= Material for this exercise =
*** Begin section ***

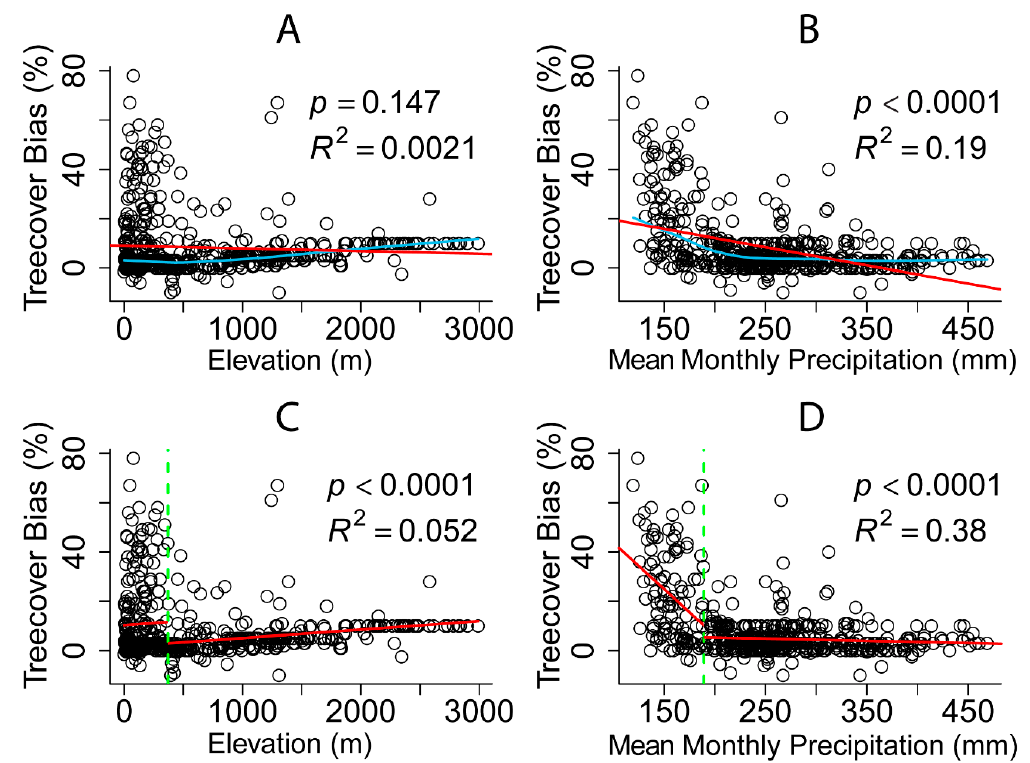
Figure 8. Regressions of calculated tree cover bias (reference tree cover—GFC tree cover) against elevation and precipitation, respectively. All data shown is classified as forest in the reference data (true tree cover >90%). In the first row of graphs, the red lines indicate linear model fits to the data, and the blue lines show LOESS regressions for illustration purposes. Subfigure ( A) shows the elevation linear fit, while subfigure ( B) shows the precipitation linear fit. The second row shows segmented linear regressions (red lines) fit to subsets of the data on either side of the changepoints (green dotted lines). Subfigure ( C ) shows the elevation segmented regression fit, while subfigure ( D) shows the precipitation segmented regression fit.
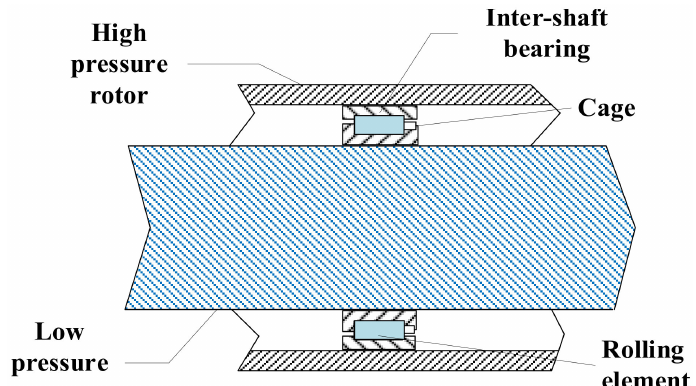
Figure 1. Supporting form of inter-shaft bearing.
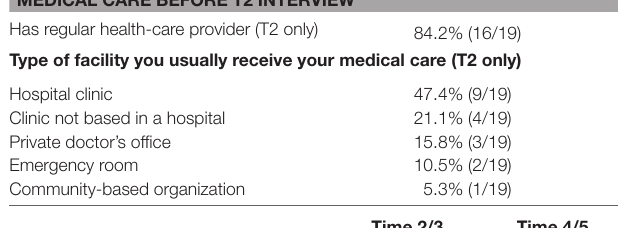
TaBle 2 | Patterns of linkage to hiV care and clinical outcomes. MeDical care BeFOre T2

*** End section ***
*** Begin section ***

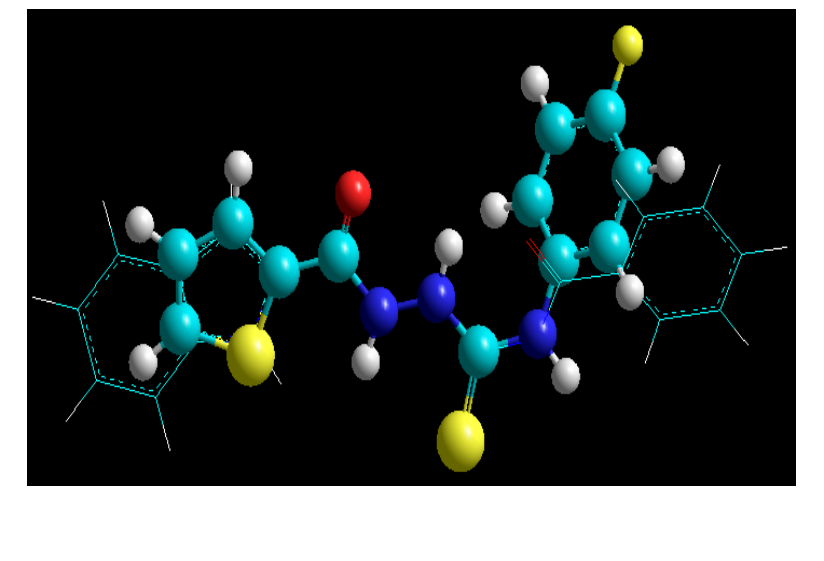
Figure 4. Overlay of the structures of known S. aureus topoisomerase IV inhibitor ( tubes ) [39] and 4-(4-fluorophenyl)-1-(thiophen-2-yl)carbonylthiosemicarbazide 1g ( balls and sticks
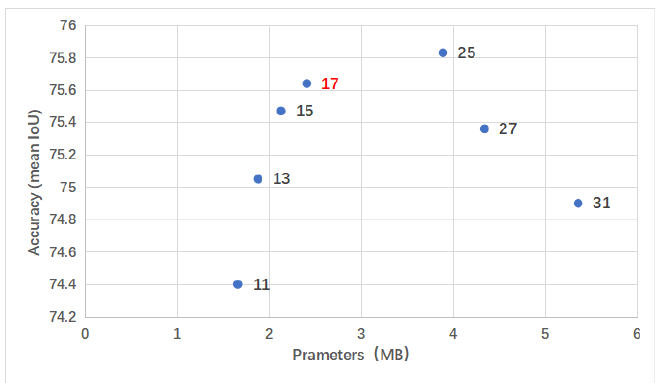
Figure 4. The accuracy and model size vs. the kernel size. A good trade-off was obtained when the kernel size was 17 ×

*** End section ***
*** Begin section ***

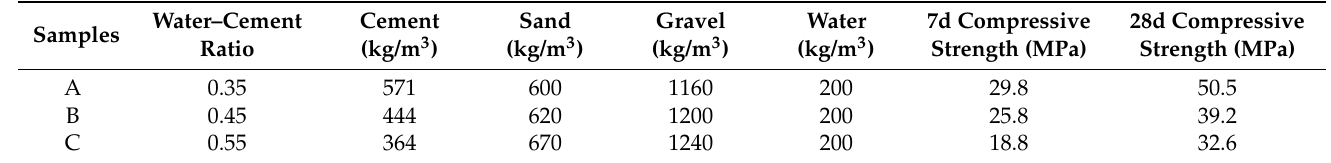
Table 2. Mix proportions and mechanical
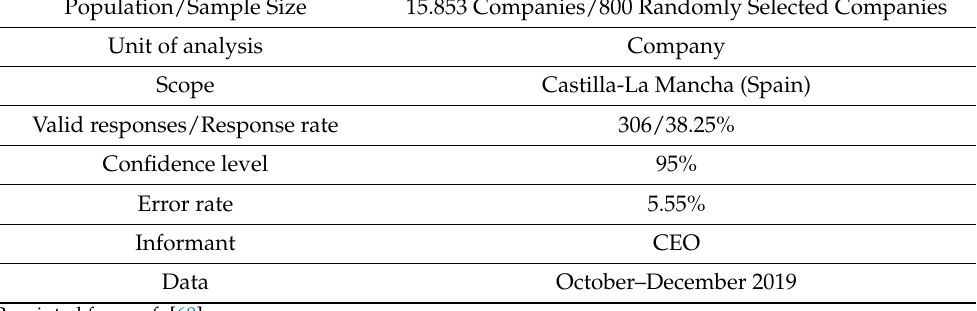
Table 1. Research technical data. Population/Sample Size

*** End section ***

= Directions =
Your task is to list each line of the records with the word "Figure".

= Answer box =
Figure 8. Regressions of calculated tree cover bias (reference tree cover—GFC tree cover) against elevation and precipitation, respectively. All data shown is classified as forest in the reference data (true tree cover >90%). In the first row of graphs, the red lines indicate linear model fits to the data, and the blue lines show LOESS regressions for illustration purposes. Subfigure ( A) shows the elevation linear fit, while subfigure ( B) shows the precipitation linear fit. The second row shows segmented linear regressions (red lines) fit to subsets of the data on either side of the changepoints (green dotted lines). Subfigure ( C ) shows the elevation segmented regression fit, while subfigure ( D) shows the precipitation segmented regression fit.
Figure 1. Supporting form of inter-shaft bearing.
Figure 4. Overlay of the structures of known S. aureus topoisomerase IV inhibitor ( tubes ) [39] and 4-(4-fluorophenyl)-1-(thiophen-2-yl)carbonylthiosemicarbazide 1g ( balls and sticks
Figure 4. The accuracy and model size vs. the kernel size. A good trade-off was obtained when the kernel size was 17 ×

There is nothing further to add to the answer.